Мутные, с прозеленью глаза тети медленно обратились ко мне, сверкая злорадством и будто говоря:
"Ага! Что я предсказывала?.."
Меж тем матушка, указав на меня движением подбородка, поспешно проговорила, обращаясь к отцу:
— Расскажешь после ужина!
Но было уже слишком поздно.
III
Была пятница-день, когда приходила мадемуазель Фольен. Она явилась, как обычно, без пяти восемь, простояв раннюю обедню. Я, с повязанной вокруг шеи салфеткой, ел яйца всмятку. Успевшая позавтракать тетя Валери, шаркая войлочными туфлями, тяжело, ступенька за ступенькой, одолевала винтовую лестницу. А матушка — та, вероятно, уже начала прибираться. Я уверен, что, как всякую пятницу, она кинула мне умоляющий взгляд.
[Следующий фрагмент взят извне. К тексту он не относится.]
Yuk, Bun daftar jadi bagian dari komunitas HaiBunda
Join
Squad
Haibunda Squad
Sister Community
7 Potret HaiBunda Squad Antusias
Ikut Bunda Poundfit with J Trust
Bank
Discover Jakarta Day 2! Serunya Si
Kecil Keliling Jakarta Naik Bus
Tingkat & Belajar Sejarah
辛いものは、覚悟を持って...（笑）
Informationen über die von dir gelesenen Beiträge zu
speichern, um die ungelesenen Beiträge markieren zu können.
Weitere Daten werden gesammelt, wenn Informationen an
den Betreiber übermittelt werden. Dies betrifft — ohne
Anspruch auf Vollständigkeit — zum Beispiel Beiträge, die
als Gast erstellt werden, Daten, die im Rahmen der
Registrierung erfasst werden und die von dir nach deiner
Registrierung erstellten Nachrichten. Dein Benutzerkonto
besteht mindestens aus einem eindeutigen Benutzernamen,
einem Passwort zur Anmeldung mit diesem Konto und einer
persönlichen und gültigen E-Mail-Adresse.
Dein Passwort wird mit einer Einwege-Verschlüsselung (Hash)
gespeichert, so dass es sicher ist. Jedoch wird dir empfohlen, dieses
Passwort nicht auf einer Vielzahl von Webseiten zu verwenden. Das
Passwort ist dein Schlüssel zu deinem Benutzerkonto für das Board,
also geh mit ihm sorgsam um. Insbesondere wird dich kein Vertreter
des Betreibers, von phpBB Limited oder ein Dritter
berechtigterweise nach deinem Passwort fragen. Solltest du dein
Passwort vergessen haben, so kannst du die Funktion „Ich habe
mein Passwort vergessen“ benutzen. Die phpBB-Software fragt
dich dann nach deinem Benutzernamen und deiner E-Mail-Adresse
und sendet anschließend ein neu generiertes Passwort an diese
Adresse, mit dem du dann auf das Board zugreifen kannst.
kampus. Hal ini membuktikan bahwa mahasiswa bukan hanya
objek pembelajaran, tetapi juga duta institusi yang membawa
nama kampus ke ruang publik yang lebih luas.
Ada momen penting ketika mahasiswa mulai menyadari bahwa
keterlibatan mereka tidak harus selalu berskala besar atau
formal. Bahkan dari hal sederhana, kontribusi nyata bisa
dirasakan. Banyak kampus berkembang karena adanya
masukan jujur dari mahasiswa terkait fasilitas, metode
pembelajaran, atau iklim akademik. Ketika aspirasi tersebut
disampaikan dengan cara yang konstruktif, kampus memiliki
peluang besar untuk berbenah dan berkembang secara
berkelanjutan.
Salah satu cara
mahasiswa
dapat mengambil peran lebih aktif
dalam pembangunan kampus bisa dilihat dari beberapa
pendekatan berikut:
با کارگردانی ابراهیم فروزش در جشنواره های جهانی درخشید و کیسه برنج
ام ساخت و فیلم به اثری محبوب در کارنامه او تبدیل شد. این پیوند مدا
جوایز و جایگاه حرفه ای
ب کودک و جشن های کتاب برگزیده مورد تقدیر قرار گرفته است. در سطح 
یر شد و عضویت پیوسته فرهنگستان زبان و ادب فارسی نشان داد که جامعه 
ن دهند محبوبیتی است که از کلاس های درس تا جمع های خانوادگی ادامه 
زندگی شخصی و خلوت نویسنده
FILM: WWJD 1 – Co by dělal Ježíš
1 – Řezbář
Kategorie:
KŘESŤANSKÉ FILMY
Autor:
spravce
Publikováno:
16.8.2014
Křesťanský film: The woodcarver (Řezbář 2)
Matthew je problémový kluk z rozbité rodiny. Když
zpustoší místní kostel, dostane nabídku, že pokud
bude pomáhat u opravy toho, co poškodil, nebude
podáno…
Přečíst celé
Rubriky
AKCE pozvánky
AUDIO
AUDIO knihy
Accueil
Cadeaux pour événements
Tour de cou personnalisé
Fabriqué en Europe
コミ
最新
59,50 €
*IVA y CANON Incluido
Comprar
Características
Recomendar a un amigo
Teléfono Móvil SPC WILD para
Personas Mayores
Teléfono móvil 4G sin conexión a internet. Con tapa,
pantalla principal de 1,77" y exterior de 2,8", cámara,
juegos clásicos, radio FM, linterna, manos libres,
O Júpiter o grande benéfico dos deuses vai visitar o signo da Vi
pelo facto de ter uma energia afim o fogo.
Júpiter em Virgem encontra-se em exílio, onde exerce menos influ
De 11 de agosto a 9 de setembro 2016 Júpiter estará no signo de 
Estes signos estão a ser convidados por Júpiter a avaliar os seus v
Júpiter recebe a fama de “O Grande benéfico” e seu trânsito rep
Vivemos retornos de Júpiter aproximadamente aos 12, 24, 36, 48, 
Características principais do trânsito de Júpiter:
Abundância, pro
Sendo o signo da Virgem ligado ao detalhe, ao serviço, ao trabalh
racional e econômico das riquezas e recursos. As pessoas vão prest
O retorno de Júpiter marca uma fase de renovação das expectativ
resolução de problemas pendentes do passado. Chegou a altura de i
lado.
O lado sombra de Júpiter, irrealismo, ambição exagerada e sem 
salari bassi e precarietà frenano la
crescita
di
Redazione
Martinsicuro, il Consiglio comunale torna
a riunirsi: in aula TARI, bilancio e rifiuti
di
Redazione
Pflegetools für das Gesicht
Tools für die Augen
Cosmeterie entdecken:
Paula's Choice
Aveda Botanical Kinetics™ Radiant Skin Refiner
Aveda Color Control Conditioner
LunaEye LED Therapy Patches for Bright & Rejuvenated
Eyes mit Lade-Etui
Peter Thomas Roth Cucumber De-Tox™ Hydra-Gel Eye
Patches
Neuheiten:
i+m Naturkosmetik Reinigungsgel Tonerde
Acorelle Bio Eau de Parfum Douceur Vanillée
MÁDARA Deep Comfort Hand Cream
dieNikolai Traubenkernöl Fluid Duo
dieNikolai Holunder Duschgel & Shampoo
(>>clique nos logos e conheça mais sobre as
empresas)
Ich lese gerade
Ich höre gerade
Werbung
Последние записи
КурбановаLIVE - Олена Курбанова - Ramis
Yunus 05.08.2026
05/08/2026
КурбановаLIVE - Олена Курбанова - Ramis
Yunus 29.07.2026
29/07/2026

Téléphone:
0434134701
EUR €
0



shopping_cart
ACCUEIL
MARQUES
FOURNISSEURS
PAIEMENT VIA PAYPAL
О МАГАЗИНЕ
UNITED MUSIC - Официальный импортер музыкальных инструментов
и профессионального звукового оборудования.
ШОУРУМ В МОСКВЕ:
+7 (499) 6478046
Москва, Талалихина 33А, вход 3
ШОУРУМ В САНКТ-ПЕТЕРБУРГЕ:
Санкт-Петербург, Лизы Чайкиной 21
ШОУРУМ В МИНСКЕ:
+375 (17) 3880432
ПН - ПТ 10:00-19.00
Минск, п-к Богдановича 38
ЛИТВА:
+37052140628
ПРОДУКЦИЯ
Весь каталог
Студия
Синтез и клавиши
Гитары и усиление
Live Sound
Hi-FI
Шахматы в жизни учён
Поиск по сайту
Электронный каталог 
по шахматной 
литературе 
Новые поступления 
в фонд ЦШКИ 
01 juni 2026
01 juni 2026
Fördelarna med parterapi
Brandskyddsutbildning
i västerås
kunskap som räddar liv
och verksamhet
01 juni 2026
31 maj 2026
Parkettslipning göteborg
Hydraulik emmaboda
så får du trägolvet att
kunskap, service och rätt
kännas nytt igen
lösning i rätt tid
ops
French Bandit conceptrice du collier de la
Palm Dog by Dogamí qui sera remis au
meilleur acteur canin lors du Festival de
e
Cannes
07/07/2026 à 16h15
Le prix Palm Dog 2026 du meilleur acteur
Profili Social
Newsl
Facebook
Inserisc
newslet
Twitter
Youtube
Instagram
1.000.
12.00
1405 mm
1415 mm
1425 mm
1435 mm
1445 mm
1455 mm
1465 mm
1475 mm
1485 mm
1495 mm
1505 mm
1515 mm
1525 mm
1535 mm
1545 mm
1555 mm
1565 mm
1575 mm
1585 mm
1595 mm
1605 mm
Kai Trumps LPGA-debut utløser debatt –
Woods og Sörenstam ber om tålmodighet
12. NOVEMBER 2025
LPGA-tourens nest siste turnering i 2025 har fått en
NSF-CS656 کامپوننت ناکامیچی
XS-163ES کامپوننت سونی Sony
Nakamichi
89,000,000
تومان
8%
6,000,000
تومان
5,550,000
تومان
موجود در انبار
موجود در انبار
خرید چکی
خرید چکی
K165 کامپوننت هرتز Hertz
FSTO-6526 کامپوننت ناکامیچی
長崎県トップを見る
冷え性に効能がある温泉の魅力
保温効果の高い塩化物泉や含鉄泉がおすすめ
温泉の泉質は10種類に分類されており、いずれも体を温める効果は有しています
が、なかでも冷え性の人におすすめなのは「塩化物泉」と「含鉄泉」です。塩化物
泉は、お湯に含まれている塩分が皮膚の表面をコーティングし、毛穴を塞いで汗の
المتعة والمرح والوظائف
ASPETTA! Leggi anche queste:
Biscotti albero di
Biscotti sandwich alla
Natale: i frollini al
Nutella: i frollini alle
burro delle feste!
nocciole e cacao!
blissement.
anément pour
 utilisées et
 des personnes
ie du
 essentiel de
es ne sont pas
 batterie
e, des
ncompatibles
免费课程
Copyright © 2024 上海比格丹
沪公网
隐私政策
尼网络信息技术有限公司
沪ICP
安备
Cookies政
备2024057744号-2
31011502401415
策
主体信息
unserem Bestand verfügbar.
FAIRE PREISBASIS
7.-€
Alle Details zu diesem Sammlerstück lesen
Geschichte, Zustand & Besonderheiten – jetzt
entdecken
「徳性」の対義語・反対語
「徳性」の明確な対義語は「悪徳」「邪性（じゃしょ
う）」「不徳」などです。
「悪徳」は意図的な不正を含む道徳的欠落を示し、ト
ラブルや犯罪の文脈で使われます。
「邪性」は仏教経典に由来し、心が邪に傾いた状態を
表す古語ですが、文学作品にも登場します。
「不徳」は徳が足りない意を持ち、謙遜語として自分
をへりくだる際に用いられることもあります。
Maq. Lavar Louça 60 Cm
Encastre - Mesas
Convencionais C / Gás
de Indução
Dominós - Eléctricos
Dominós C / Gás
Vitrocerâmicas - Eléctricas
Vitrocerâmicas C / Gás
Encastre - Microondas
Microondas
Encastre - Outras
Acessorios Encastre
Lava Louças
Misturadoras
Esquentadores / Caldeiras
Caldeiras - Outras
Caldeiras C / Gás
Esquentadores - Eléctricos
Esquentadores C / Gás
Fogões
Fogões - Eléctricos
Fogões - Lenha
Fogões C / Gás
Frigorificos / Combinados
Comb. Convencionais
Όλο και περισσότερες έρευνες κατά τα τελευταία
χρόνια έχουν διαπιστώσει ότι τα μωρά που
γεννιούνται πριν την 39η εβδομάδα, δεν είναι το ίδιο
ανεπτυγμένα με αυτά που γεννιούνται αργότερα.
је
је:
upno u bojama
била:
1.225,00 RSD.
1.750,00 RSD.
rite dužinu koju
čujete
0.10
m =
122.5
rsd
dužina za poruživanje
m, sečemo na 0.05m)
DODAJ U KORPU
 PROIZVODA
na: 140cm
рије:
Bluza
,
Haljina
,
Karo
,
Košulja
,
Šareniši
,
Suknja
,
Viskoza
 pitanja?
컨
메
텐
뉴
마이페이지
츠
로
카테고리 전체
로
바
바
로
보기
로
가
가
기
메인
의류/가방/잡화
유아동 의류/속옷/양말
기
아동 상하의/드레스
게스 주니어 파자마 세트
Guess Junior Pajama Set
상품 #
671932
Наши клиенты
И, как всякую пятницу, я надулся.
— Здравствуйте, мадам Лекер. Здравствуй, мой маленький Жером…
От ее намокшего под дождем пальто пахло овчиной. Она была вся в черном, включая митенки. Она наклонилась. Сунула мне в руки большой кулек с конфетами- бумага тоже отсырела. Как видно, горел газ, потому что от кулька на стол падала тень.
— Что надо сказать? — проговорила матушка, которую эта еженедельно повторяющаяся сцена всегда повергала в смущение.
— Спасибо.
— Спасибо кому?
И в то время как старая дева меня целовала, я прошептал настолько тихо, что мог себя убедить, будто не сказал ничего:
— Тетя…
Мадемуазель Фольен не была моей тетей. Но она часто приходила к нам посидеть в магазине и раз в неделю шить, и матушка велела мне так ее называть.
— Но почему, раз она мне не тетя? На что матушка строго отвечала:
— Она носила тебя на руках, когда ты только-только родился… Если бы ты знал, как я ей обязана!.. Но все детство я упрямился.
— Поцелуй тетю Фольен!
Ни разу я не прикоснулся губами к ее увядшему лицу. Я запрокидывал голову. Более или менее, скорее — менее, касался его щекой, а она делала вид, что не замечает моего отвращения.
А ведь нельзя даже сказать, чтобы мадемуазель Фольен была уродлива. Она мне казалась старой, но вряд ли ей тогда перевалило за сорок, она и сейчас еще жива и, верно, занимает ту же самую комнату, где провела всю свою жизнь. Когда лучилось несчастье, именно мадемуазель Фольен похоронила моего отца, а позже, когда я был уже взрослым молодым человеком, она же одолжила мне все свои сбережения, при обстоятельствах, которые я предпочитаю не вспоминать.
Я не желал называть ее тетей. Она приходила без пяти минут восемь из боязни недодать нам хотя бы одну минуту. И в то же время отказывалась брать деньги за те многие часы, которые по другим дням проводила у нас, заменяя матушку в лавке.
У нее был высокий лоб, глаза китаянки или куклы и большая брошь в виде камеи, пристегнутая к черному шелковому корсажу, под которым не было даже намека на женские формы.
И хоть бы я съедал конфеты, которые она считала себя обязанной приносить по пятницам, — нет, потому что они были облиты цветной глазурью.
— Не надо ей говорить об этом… Я куплю тебе другие… — так решила матушка.
И на следующий день конфеты съедали два наших жеребца — Кофе и Кальвадос!
Мадемуазель Фольен никогда не приходила с пустыми руками. Это была у нее даже какая-то страсть. Ей всегда представлялось, будто она делает слишком мало, остается в долгу, тогда как я совершенно уверен, что платили мы ей за полный рабочий день никак не больше двух франков, ну и еще кормили обедом и в четыре часа давали чай.
Если она из отцовских старых брюк перекраивала мне штанишки, то захватывала из дому кусок сатина или тафты на подкладку.